What to produce: Copy out the lines of the entries below word for word, starting with the line containing "locality: Rutshuru." and ending with the line containing "name author: Torr. ex Steud.", both included.

Collected data entries
□ □ □

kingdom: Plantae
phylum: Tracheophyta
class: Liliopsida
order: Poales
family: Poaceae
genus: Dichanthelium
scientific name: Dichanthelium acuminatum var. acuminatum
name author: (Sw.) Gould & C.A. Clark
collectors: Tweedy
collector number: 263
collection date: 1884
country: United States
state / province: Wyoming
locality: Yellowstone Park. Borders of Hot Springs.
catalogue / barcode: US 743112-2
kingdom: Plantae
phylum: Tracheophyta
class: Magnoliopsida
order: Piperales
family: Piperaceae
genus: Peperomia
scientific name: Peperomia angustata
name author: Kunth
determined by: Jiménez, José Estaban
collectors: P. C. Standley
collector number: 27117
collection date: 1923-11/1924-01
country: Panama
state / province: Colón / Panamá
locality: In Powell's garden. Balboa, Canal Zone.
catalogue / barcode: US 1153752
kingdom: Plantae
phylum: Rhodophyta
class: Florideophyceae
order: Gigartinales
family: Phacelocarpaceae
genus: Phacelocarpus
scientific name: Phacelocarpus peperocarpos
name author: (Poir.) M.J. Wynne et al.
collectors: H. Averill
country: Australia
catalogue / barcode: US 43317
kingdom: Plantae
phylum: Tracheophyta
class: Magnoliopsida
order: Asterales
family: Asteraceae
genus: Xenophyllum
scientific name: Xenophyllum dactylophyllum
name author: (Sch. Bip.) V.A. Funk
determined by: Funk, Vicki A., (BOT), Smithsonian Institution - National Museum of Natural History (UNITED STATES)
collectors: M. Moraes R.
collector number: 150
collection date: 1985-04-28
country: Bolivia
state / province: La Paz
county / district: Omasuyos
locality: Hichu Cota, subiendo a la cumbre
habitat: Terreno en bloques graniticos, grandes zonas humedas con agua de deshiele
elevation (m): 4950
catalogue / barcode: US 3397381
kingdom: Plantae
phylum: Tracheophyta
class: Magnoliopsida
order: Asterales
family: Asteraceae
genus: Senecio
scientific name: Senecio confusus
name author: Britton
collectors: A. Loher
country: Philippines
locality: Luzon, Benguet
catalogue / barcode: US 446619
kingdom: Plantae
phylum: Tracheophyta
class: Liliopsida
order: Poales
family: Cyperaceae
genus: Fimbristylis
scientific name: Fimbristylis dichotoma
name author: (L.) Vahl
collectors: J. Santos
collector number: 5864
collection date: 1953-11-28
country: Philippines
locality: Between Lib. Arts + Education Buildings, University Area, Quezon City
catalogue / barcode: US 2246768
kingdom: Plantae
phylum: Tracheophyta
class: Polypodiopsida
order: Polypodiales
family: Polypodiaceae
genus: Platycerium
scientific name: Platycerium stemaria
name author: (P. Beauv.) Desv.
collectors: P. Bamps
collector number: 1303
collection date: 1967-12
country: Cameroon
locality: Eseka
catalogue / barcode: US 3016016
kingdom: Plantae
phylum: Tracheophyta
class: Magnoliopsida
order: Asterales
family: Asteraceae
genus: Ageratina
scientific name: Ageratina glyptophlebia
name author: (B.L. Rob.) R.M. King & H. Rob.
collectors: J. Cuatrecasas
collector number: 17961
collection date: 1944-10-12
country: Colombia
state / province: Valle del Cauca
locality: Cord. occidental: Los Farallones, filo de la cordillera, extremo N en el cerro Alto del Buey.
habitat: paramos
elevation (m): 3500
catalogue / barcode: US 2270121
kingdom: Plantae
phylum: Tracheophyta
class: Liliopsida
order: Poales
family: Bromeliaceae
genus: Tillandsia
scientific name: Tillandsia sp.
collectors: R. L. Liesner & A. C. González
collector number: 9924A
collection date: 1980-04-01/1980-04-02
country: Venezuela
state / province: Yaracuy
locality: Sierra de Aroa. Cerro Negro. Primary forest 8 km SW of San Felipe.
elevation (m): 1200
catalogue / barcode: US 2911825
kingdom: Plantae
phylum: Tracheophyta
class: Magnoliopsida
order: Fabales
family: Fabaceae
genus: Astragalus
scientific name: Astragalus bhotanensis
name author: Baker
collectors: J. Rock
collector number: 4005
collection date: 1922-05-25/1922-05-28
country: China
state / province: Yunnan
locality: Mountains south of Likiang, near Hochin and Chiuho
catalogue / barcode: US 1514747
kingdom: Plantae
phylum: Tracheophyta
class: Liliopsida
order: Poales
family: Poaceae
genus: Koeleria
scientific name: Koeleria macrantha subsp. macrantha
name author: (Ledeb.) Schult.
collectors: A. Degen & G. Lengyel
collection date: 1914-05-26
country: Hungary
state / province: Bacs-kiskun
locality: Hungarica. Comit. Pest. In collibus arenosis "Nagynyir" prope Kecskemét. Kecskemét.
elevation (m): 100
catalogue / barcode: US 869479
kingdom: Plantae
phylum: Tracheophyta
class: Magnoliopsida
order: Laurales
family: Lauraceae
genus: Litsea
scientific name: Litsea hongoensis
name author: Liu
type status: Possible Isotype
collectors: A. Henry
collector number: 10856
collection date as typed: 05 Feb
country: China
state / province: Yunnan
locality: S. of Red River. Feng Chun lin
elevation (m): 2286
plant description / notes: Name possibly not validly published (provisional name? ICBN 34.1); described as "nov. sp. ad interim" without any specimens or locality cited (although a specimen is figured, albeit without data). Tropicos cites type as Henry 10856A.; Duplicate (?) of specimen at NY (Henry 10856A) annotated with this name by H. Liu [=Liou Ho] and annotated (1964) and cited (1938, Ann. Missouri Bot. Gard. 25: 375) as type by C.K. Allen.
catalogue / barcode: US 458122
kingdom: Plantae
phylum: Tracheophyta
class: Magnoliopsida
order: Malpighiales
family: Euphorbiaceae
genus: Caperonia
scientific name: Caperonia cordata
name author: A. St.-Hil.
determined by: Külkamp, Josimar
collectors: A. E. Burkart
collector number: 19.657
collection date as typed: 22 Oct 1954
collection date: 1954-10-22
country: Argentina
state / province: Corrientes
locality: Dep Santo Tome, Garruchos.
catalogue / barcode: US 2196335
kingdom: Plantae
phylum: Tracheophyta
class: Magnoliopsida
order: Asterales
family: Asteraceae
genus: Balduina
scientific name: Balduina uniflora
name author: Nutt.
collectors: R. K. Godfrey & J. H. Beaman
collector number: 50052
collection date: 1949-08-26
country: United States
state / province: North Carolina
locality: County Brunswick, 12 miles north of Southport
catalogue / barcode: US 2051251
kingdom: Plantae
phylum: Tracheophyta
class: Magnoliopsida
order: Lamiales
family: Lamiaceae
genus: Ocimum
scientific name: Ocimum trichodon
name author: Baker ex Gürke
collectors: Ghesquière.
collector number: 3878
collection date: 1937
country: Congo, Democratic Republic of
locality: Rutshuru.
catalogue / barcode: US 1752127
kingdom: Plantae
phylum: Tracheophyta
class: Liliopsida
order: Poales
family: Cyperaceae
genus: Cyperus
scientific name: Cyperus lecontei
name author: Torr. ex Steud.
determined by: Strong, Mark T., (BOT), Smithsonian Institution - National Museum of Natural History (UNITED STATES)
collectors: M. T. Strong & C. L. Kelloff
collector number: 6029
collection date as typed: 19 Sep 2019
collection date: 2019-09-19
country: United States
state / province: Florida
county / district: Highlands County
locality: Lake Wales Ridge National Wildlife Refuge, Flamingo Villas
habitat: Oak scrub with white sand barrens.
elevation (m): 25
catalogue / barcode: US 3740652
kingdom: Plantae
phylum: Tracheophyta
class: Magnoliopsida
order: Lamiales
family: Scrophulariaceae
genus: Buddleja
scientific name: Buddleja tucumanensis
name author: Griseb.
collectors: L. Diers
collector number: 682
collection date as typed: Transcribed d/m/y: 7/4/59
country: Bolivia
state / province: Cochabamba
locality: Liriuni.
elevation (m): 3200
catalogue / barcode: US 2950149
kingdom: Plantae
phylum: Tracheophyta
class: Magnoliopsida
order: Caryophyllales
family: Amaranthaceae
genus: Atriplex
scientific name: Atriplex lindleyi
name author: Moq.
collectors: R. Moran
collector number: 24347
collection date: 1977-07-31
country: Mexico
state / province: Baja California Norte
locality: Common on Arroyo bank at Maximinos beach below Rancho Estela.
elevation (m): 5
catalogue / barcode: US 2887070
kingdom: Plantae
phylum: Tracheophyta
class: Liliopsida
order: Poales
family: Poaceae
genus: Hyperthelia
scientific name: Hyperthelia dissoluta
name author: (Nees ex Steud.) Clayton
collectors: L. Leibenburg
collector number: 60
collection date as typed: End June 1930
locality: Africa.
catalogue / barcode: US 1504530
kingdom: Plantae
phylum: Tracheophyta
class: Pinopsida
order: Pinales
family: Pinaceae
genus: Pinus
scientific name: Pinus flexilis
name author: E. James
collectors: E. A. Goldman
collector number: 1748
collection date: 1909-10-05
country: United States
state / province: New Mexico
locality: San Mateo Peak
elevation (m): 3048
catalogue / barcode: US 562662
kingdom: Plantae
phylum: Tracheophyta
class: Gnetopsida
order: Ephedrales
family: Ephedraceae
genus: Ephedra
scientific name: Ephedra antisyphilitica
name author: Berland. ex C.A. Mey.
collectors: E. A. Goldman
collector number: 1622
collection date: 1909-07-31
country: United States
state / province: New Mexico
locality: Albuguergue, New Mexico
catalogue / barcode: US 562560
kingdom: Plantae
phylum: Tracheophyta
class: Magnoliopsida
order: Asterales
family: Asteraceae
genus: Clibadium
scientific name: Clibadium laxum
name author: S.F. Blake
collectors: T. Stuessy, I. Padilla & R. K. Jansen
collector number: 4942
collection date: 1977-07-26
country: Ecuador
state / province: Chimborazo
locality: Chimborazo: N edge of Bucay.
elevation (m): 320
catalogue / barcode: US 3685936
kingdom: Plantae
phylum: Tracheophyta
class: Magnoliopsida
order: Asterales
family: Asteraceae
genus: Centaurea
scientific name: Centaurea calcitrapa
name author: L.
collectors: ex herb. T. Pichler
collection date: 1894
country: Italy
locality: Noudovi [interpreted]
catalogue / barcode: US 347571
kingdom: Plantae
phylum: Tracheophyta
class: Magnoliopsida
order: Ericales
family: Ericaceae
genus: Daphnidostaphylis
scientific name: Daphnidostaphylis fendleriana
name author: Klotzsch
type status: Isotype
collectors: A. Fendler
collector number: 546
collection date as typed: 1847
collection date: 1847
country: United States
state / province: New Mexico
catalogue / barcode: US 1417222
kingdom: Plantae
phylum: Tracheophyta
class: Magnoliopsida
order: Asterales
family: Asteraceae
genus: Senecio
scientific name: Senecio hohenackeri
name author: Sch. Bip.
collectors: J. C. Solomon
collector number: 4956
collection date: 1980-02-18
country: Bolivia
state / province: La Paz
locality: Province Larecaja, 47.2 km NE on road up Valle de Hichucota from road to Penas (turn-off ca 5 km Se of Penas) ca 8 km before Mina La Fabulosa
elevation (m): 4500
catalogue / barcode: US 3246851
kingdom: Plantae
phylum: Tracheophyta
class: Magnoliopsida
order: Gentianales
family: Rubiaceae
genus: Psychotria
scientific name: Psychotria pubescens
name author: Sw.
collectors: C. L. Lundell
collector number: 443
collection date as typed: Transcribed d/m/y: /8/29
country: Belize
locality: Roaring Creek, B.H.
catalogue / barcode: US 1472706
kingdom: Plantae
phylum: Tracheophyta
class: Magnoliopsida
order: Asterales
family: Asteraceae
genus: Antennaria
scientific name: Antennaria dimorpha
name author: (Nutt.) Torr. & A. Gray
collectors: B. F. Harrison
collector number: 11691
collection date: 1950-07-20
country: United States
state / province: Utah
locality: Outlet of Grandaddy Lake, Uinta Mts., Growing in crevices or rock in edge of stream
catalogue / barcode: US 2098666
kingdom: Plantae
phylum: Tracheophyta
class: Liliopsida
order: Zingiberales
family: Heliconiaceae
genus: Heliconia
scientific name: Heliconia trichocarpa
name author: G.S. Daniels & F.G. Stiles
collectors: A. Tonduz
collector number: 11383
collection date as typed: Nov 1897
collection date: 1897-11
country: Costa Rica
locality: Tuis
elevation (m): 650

□ □ □

Reply to the task:
locality: Rutshuru.
catalogue / barcode: US 1752127
kingdom: Plantae
phylum: Tracheophyta
class: Liliopsida
order: Poales
family: Cyperaceae
genus: Cyperus
scientific name: Cyperus lecontei
name author: Torr. ex Steud.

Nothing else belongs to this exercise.